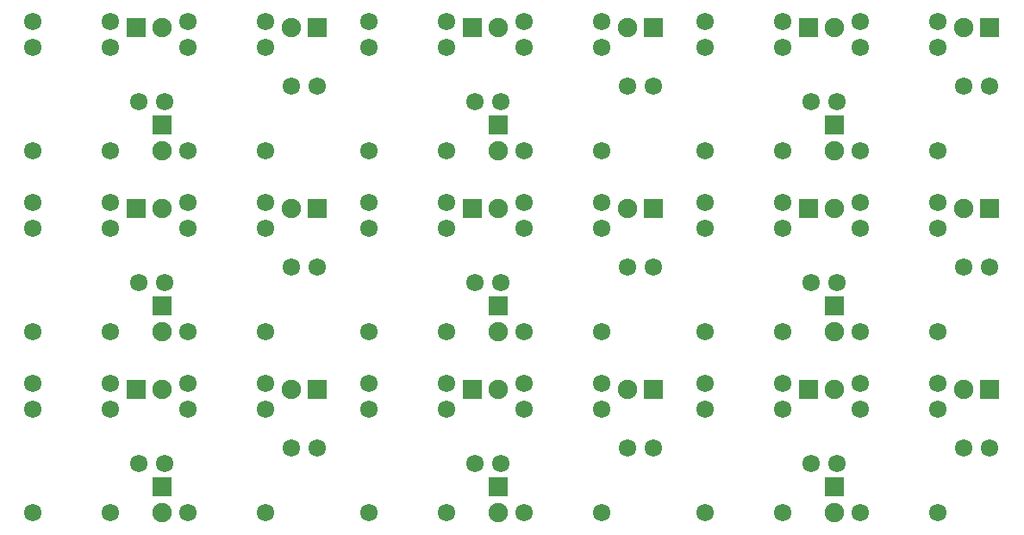
<source format=gbs>
G04 #@! TF.GenerationSoftware,KiCad,Pcbnew,(5.1.6)-1*
G04 #@! TF.CreationDate,2020-06-03T08:18:40+09:00*
G04 #@! TF.ProjectId,XOR___,584f5262-d851-42e6-9b69-6361645f7063,rev?*
G04 #@! TF.SameCoordinates,Original*
G04 #@! TF.FileFunction,Soldermask,Bot*
G04 #@! TF.FilePolarity,Negative*
%FSLAX46Y46*%
G04 Gerber Fmt 4.6, Leading zero omitted, Abs format (unit mm)*
G04 Created by KiCad (PCBNEW (5.1.6)-1) date 2020-06-03 08:18:40*
%MOMM*%
%LPD*%
G01*
G04 APERTURE LIST*
%ADD10C,1.724000*%
%ADD11R,1.900000X1.900000*%
%ADD12O,1.900000X1.900000*%
G04 APERTURE END LIST*
D10*
X139700000Y-86360000D03*
X147320000Y-86360000D03*
X147320000Y-88900000D03*
X139700000Y-88900000D03*
X139700000Y-99060000D03*
X147320000Y-99060000D03*
X106680000Y-86360000D03*
X114300000Y-86360000D03*
X114300000Y-88900000D03*
X106680000Y-88900000D03*
X106680000Y-99060000D03*
X114300000Y-99060000D03*
X73660000Y-86360000D03*
X81280000Y-86360000D03*
X81280000Y-88900000D03*
X73660000Y-88900000D03*
X73660000Y-99060000D03*
X81280000Y-99060000D03*
X139700000Y-68580000D03*
X147320000Y-68580000D03*
X147320000Y-71120000D03*
X139700000Y-71120000D03*
X139700000Y-81280000D03*
X147320000Y-81280000D03*
X106680000Y-68580000D03*
X114300000Y-68580000D03*
X114300000Y-71120000D03*
X106680000Y-71120000D03*
X106680000Y-81280000D03*
X114300000Y-81280000D03*
X73660000Y-68580000D03*
X81280000Y-68580000D03*
X81280000Y-71120000D03*
X73660000Y-71120000D03*
X73660000Y-81280000D03*
X81280000Y-81280000D03*
X139700000Y-50800000D03*
X147320000Y-50800000D03*
X147320000Y-53340000D03*
X139700000Y-53340000D03*
X139700000Y-63500000D03*
X147320000Y-63500000D03*
X106680000Y-50800000D03*
X114300000Y-50800000D03*
X114300000Y-53340000D03*
X106680000Y-53340000D03*
X106680000Y-63500000D03*
X114300000Y-63500000D03*
X162560000Y-99060000D03*
X154940000Y-99060000D03*
X154940000Y-88900000D03*
X162560000Y-88900000D03*
X162560000Y-86360000D03*
X154940000Y-86360000D03*
X129540000Y-99060000D03*
X121920000Y-99060000D03*
X121920000Y-88900000D03*
X129540000Y-88900000D03*
X129540000Y-86360000D03*
X121920000Y-86360000D03*
X96520000Y-99060000D03*
X88900000Y-99060000D03*
X88900000Y-88900000D03*
X96520000Y-88900000D03*
X96520000Y-86360000D03*
X88900000Y-86360000D03*
X162560000Y-81280000D03*
X154940000Y-81280000D03*
X154940000Y-71120000D03*
X162560000Y-71120000D03*
X162560000Y-68580000D03*
X154940000Y-68580000D03*
X129540000Y-81280000D03*
X121920000Y-81280000D03*
X121920000Y-71120000D03*
X129540000Y-71120000D03*
X129540000Y-68580000D03*
X121920000Y-68580000D03*
X96520000Y-81280000D03*
X88900000Y-81280000D03*
X88900000Y-71120000D03*
X96520000Y-71120000D03*
X96520000Y-68580000D03*
X88900000Y-68580000D03*
X162560000Y-63500000D03*
X154940000Y-63500000D03*
X154940000Y-53340000D03*
X162560000Y-53340000D03*
X162560000Y-50800000D03*
X154940000Y-50800000D03*
X129540000Y-63500000D03*
X121920000Y-63500000D03*
X121920000Y-53340000D03*
X129540000Y-53340000D03*
X129540000Y-50800000D03*
X121920000Y-50800000D03*
X165100000Y-92710000D03*
X167640000Y-92710000D03*
X132080000Y-92710000D03*
X134620000Y-92710000D03*
X99060000Y-92710000D03*
X101600000Y-92710000D03*
X165100000Y-74930000D03*
X167640000Y-74930000D03*
X132080000Y-74930000D03*
X134620000Y-74930000D03*
X99060000Y-74930000D03*
X101600000Y-74930000D03*
X165100000Y-57150000D03*
X167640000Y-57150000D03*
X132080000Y-57150000D03*
X134620000Y-57150000D03*
D11*
X167640000Y-86960000D03*
D12*
X165100000Y-86960000D03*
D11*
X134620000Y-86960000D03*
D12*
X132080000Y-86960000D03*
D11*
X101600000Y-86960000D03*
D12*
X99060000Y-86960000D03*
D11*
X167640000Y-69180000D03*
D12*
X165100000Y-69180000D03*
D11*
X134620000Y-69180000D03*
D12*
X132080000Y-69180000D03*
D11*
X101600000Y-69180000D03*
D12*
X99060000Y-69180000D03*
D11*
X167640000Y-51400000D03*
D12*
X165100000Y-51400000D03*
D11*
X134620000Y-51400000D03*
D12*
X132080000Y-51400000D03*
X152400000Y-99060000D03*
D11*
X152400000Y-96520000D03*
D12*
X119380000Y-99060000D03*
D11*
X119380000Y-96520000D03*
D12*
X86360000Y-99060000D03*
D11*
X86360000Y-96520000D03*
D12*
X152400000Y-81280000D03*
D11*
X152400000Y-78740000D03*
D12*
X119380000Y-81280000D03*
D11*
X119380000Y-78740000D03*
D12*
X86360000Y-81280000D03*
D11*
X86360000Y-78740000D03*
D12*
X152400000Y-63500000D03*
D11*
X152400000Y-60960000D03*
D12*
X119380000Y-63500000D03*
D11*
X119380000Y-60960000D03*
D10*
X152654000Y-94234000D03*
X150114000Y-94234000D03*
X119634000Y-94234000D03*
X117094000Y-94234000D03*
X86614000Y-94234000D03*
X84074000Y-94234000D03*
X152654000Y-76454000D03*
X150114000Y-76454000D03*
X119634000Y-76454000D03*
X117094000Y-76454000D03*
X86614000Y-76454000D03*
X84074000Y-76454000D03*
X152654000Y-58674000D03*
X150114000Y-58674000D03*
X119634000Y-58674000D03*
X117094000Y-58674000D03*
D12*
X152400000Y-86960000D03*
D11*
X149860000Y-86960000D03*
D12*
X119380000Y-86960000D03*
D11*
X116840000Y-86960000D03*
D12*
X86360000Y-86960000D03*
D11*
X83820000Y-86960000D03*
D12*
X152400000Y-69180000D03*
D11*
X149860000Y-69180000D03*
D12*
X119380000Y-69180000D03*
D11*
X116840000Y-69180000D03*
D12*
X86360000Y-69180000D03*
D11*
X83820000Y-69180000D03*
D12*
X152400000Y-51400000D03*
D11*
X149860000Y-51400000D03*
D12*
X119380000Y-51400000D03*
D11*
X116840000Y-51400000D03*
D10*
X84074000Y-58674000D03*
X86614000Y-58674000D03*
X101600000Y-57150000D03*
X99060000Y-57150000D03*
D11*
X83820000Y-51400000D03*
D12*
X86360000Y-51400000D03*
D11*
X86360000Y-60960000D03*
D12*
X86360000Y-63500000D03*
X99060000Y-51400000D03*
D11*
X101600000Y-51400000D03*
D10*
X81280000Y-63500000D03*
X73660000Y-63500000D03*
X73660000Y-53340000D03*
X81280000Y-53340000D03*
X81280000Y-50800000D03*
X73660000Y-50800000D03*
X88900000Y-50800000D03*
X96520000Y-50800000D03*
X96520000Y-53340000D03*
X88900000Y-53340000D03*
X88900000Y-63500000D03*
X96520000Y-63500000D03*
M02*

</source>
.....
### Required work
What is needed is a verbatim copy of every line in the records above from the one containing "X152400000Y-51400000D03*" down to the one containing "X83820000Y-51400000D03*", both included, and nothing more.

### Exercise response
X152400000Y-51400000D03*
D11*
X149860000Y-51400000D03*
D12*
X119380000Y-51400000D03*
D11*
X116840000Y-51400000D03*
D10*
X84074000Y-58674000D03*
X86614000Y-58674000D03*
X101600000Y-57150000D03*
X99060000Y-57150000D03*
D11*
X83820000Y-51400000D03*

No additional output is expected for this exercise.